PORTLAND DAILY SUN
City approves $31M tax breaks for Thompson’s Pt. project
By Casey Conley
Jun 22, 2011 12:00 am
As expected, the city council on Monday unanimously approved tax breaks worth an estimated $31.4 million for developers of The Forefront, a mixed-use hotel, office and convention center project planned for Thompson’s Point.
In a separate vote, the council voted down a measure that would have capped the overall value of the tax breaks during the 30-year agreement. That vote failed 5-3 with councilors Dave Marshall, John Anton and Cheryl Leeman in the minority.
Approval of the tax-increment financing deal between the city and developers allows the city to retain roughly 46 percent of new property tax revenues generated from the $100 million development. Developers would keep 54 percent of that new property tax revenue, estimated at $31.4 million to the city’s $26.4 million over the life of the agreement.
Those figures are just estimates, and could change up or down based on future tax rates and the overall valuation of the property.

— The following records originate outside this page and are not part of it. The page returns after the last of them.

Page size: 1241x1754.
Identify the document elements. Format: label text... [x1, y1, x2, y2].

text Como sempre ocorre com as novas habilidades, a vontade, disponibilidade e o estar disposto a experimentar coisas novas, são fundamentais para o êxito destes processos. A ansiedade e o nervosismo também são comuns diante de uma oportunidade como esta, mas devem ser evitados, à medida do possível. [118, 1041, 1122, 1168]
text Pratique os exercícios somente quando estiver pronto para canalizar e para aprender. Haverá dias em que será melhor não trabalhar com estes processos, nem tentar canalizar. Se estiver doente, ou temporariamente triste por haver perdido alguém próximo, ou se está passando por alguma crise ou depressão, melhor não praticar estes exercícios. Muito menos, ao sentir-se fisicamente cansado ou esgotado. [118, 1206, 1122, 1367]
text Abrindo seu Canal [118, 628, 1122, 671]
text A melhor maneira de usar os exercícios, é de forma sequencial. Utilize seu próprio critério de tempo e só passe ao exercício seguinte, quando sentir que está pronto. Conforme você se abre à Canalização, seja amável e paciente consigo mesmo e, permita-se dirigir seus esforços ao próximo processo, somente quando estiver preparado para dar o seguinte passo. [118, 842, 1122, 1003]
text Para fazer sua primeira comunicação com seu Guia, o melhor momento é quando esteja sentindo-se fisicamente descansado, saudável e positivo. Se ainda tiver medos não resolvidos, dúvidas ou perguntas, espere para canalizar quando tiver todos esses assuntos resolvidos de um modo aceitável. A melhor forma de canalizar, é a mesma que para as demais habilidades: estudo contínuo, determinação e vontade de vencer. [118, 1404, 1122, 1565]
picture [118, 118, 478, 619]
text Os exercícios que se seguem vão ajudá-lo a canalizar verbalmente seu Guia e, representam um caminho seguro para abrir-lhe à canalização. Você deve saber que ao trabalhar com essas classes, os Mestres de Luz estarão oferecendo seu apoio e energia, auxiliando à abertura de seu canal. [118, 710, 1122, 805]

Not all of that $26.4 million will make it into the city’s general fund budget. Councilors Monday night voted to divert 25 percent of its share of annual revenues from the development into a special fund for transportation improvements. The city council didn’t make any decisions this week on how it would spend that money.
Thompson’s Point Development Co. has proposed building a convention center, two office buildings, a hotel, parking garage and concert venue on Thompson’s Point, in the city’s Libbytown neighborhood. The convention center could be configured into a 3,500-seat arena for the Maine Red Claws minor league basketball team.

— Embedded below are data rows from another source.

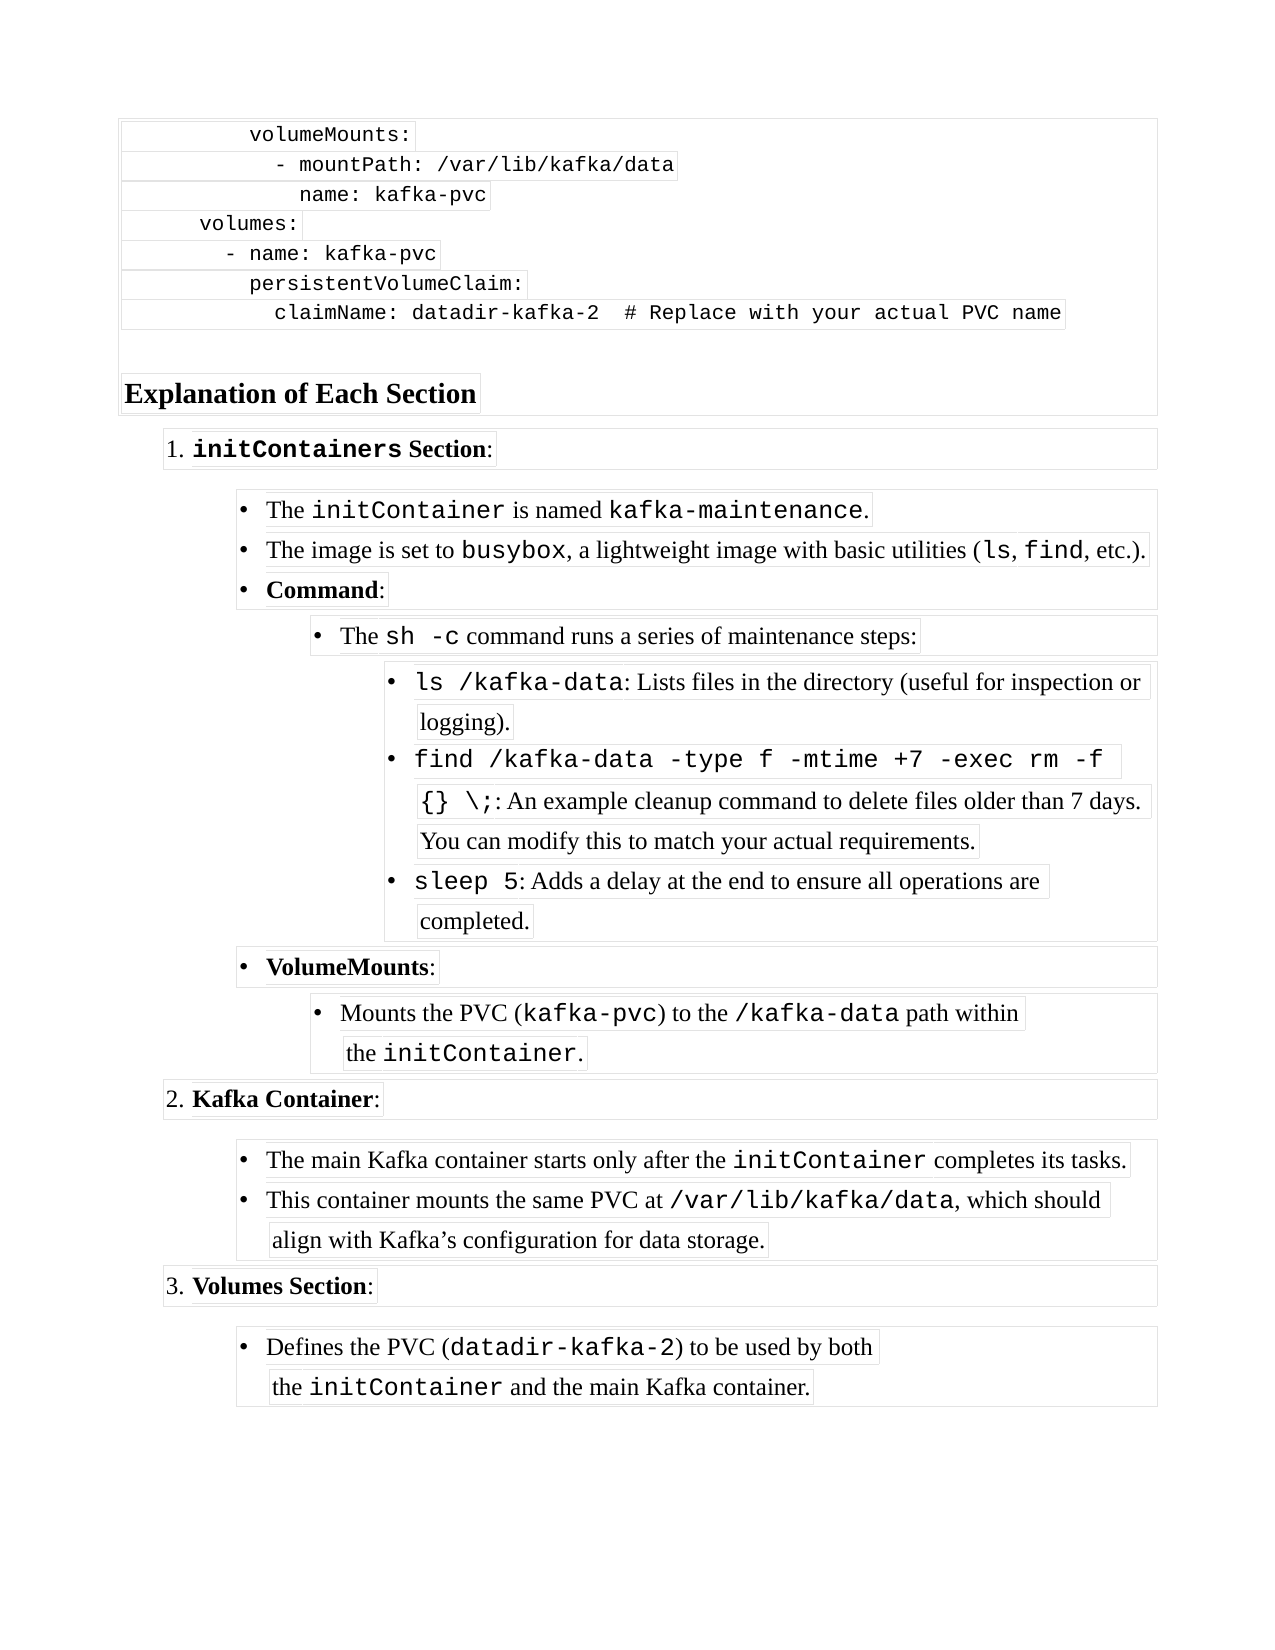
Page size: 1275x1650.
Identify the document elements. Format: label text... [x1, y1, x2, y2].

text - mountPath: /var/lib/kafka/data [122, 152, 677, 177]
text claimName: datadir-kafka-2 # Replace with your actual PVC name [122, 300, 1065, 329]
list ls /kafka-data: Lists files in the directory (useful for inspection or logging). [385, 662, 1157, 739]
list This container mounts the same PVC at /var/lib/kafka/data, which should align with Kafka’s configuration for data storage. [237, 1179, 1157, 1260]
list The main Kafka container starts only after the initContainer completes its tasks. [237, 1140, 1157, 1177]
text volumes: [122, 207, 1157, 237]
list find /kafka-data -type f -mtime +7 -exec rm -f {} \;: An example cleanup command to delete files older than 7 days. You can modify this to match your actual requirements. [385, 741, 1157, 858]
list The image is set to busybox, a lightweight image with basic utilities (ls, find, etc.). [237, 529, 1157, 567]
text - name: kafka-pvc [303, 237, 1157, 267]
list The sh -c command runs a series of maintenance steps: [311, 616, 1157, 655]
text volumeMounts: [119, 119, 1157, 148]
list initContainers Section: [164, 429, 1157, 469]
text - mountPath: /var/lib/kafka/data [416, 148, 1157, 177]
text claimName: datadir-kafka-2 # Replace with your actual PVC name [528, 296, 1157, 329]
list Command: [237, 569, 1157, 609]
list VolumeMounts: [237, 947, 1157, 987]
subtitle Explanation of Each Section [119, 370, 1157, 415]
text - name: kafka-pvc [122, 241, 440, 267]
list Kafka Container: [164, 1080, 1157, 1119]
text name: kafka-pvc [122, 182, 490, 207]
list sleep 5: Adds a delay at the end to ensure all operations are completed. [385, 860, 1157, 941]
text persistentVolumeClaim: [122, 271, 527, 296]
list Mounts the PVC (kafka-pvc) to the /kafka-data path within the initContainer. [311, 994, 1157, 1073]
text [491, 177, 1157, 207]
text persistentVolumeClaim: [441, 267, 1157, 296]
list Volumes Section: [164, 1266, 1157, 1306]
list The initContainer is named kafka-maintenance. [237, 490, 1157, 527]
list Defines the PVC (datadir-kafka-2) to be used by both the initContainer and the main Kafka container. [237, 1327, 1157, 1406]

Jon Jennings, a principal in the development group, says the project will become a true destination in Portland. He has said the concept is similar to the L.A. Live complex in downtown Los Angeles that's home to the Staples Center basketball arena and other entertainment venues.
Construction is scheduled to begin early next year and wrap up in late 2013.
Approval came less than two weeks after the tax break plan — the largest in the city’s history — was first unveiled to the public. The city council held a special meeting June 13 for the sole purpose of advancing the measure, a step no councilor could recall happening before.
Councilors accelerated the review largely because developers said throughout the process that the project might fall apart if the tax breaks weren’t approved before the end of June.
With the tax break question now settled, the project is heading to the planning stages. It is due to come before the planning board for a workshop on Tuesday, June 28 at 3:30 p.m. at City Hall.